# Quick TV setup guide needed



## MajorEyeswater (Jan 6, 2012)

Anyone know where I can download the quick setup guide for an Obserview SV-10.21-F flip-down TV as fitted to a 2007 Cheyenne 630 please?


----------



## richardjames (Feb 1, 2006)

I don't know if this will help or you could 'phone Sargents >>instructions<<<


----------



## cabby (May 14, 2005)

it must be me today i think.but the above two has had me in stitches. :lol: :lol: 

cabby


----------



## richardjames (Feb 1, 2006)

cabby said:


> it must be me today i think.but the above two has had me in stitches. :lol: :lol:
> 
> cabby


Go on tell us


----------



## MajorEyeswater (Jan 6, 2012)

It's TV setup info which i'm after, and the above link appears to be related to a reversing camera.

My brother in law is currently wintering in Spain and the TV they usually take with them has given up the ghost. 

He wants to start using the kit fitted in the M/H but has never used it before and can't find any instructions. 

Ideally I'd like to find a manufacturer's website for the Obserview unit so I can download some instructions for him.


----------



## Broom (Oct 8, 2007)

Hi

If you go onto the Auto Trail Owners Club web site its there, you can print it off.

Best Regards
Broom


----------



## cabby (May 14, 2005)

well done broom.that gets me off the hook, now that the problem is solved i can explain to richardjames my predicament.
it involves the majoreyewatering getting an answer from a sargent, just a play on words really. I'm just a buffoon today. :lol: :lol: :lol: 

cabby


----------



## richardjames (Feb 1, 2006)

cabby said:


> well done broom.that gets me off the hook, now that the problem is solved i can explain to richardjames my predicament.
> it involves the majoreyewatering getting an answer from a sargent, just a play on words really. I'm just a buffoon today. :lol: :lol: :lol:
> 
> cabby


You devil :twisted: :twisted:


----------

[Saved entries]
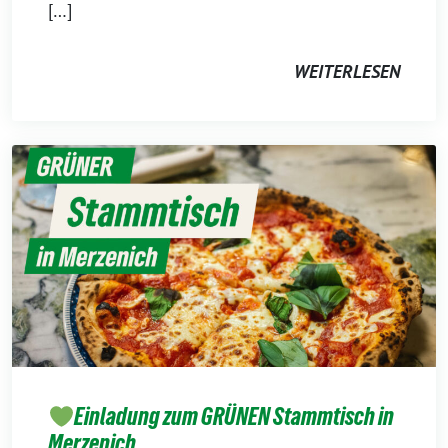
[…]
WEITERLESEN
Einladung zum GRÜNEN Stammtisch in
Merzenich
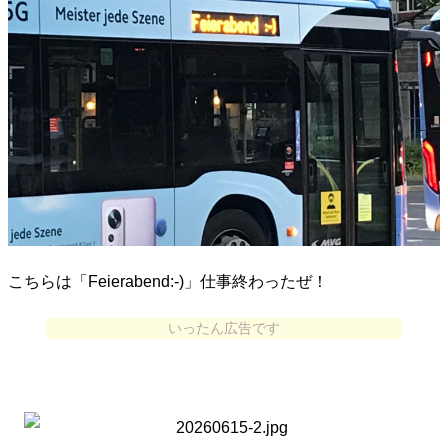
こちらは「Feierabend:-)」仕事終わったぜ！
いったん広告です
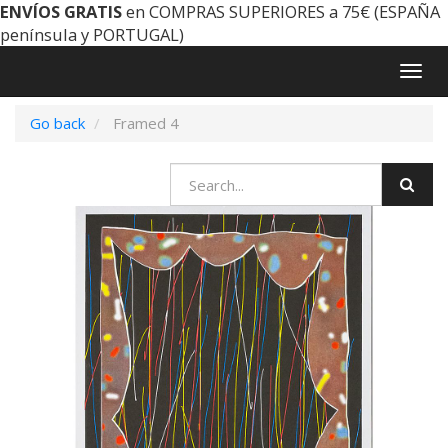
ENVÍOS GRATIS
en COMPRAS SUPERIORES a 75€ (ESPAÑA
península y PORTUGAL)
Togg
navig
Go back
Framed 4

[TASKS TO PERFORM]:
1. List every distinct username that appears as a poster in the forum thread about the TV setup guide.
2. Lay out each line of text in the saved entries as a numbered list, skipping blank lines. Leave the pictures out.
These records bear no relation to the forum thread.

[ANSWERS TO THIS EXERCISE]:
1. MajorEyeswater, richardjames, cabby, Broom

2.
1. […]
2. WEITERLESEN
3. Einladung zum GRÜNEN Stammtisch in
4. Merzenich
5. こちらは「Feierabend:-)」仕事終わったぜ！
6. いったん広告です
7. ENVÍOS GRATIS
8. en COMPRAS SUPERIORES a 75€ (ESPAÑA
9. península y PORTUGAL)
10. Togg
11. navig
12. Go back
13. Framed 4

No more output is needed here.